What to look for when investing in Asia Markets 2024?
Key Points: Lower Rates: The Fed’s plan to reduce interest rates is expected to dominate investors’ minds when it comes to assessing the future direction of the economy. The agency unveiled a roadmap that includes a 75-basis point cut in 2024, and a 100-basis point reduction in 2025. Central banks in various countries around the […]
Key Points:
- Lower Rates
- Pockets of Growth
- Geopolitics and Election
Lower Rates:
The Fed’s plan to reduce interest rates is expected to dominate investors’ minds when it comes to assessing the future direction of the economy. The agency unveiled a roadmap that includes a 75-basis point cut in 2024, and a 100-basis point reduction in 2025.
Central banks in various countries around the world follow the Fed’s lead, although some, such as Australia’s Reserve Bank, have already warned that they are prepared to act further to rein in inflation.
Southeast Asia’s central banks have also refrained from raising rates, even though some, such as the Philippines’ central bank, are still hawkish.
Most investors will be focused on the Bank of Japan. The central bank is expected to decide whether or not it will start to unwind its negative policy. Japan’s inflation has been above its 2% target for more than 19 months, and the country’s wage negotiations will likely see a 5% rise.

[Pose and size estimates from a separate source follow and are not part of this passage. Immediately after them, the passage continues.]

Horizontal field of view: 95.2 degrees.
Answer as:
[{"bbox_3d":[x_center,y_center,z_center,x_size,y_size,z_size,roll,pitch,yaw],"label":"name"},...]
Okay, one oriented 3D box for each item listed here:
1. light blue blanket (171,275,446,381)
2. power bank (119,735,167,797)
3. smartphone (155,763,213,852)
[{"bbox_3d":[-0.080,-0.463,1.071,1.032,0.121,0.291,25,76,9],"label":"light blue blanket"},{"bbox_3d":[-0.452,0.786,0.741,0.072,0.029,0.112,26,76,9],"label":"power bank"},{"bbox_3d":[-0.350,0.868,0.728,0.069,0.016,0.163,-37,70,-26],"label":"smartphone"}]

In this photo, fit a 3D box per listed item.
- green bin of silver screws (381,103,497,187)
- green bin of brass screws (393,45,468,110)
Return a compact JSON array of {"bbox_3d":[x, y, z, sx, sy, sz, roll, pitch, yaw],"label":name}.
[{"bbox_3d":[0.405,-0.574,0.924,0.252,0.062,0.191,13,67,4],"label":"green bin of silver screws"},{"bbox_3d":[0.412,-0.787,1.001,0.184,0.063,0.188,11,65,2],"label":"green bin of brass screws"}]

According to Homin Lee, an economist at Lombard Odier, the various factors that have supported the normalization of the policy are expected to lead to a BOJ rate hike in 2024. He also noted that the bank’s 1% cap on 10-year bonds will likely end.
Pockets of Growth
As interest rates begin to come down and inflation starts to ease, which sectors will perform well?
According to Hebe Chen, a market analyst at IG, inflation and economic growth are expected to normalize in 2024 and lead to a moderation in the expansion. This will benefit real estate and infrastructure firms, as well as commodities and energy companies.
She is bullish on tech and real estate in Asia. As interest rates fall, REITs will have more opportunities to acquire and recycle assets. This will allow them to reinvest the funds.
The potential rise in the global tech cycle will benefit real estate and investors. She noted that Taiwan, Singapore, and Vietnam could also outperform due to their growing number of R&D facilities and manufacturing capabilities. These countries, which are often used to address China’s manufacturing needs, are now producing for other markets.
She noted that China’s economy is expected to grow at a modest pace due to the government’s measures and an improving export outlook. A global tech recovery can also help boost Chinese exports.
Geopolitics and Election
Election results in India, Taiwan, and the US will be closely watched. These events are expected to have a significant impact on the diplomatic and economic dimensions of the APAC region.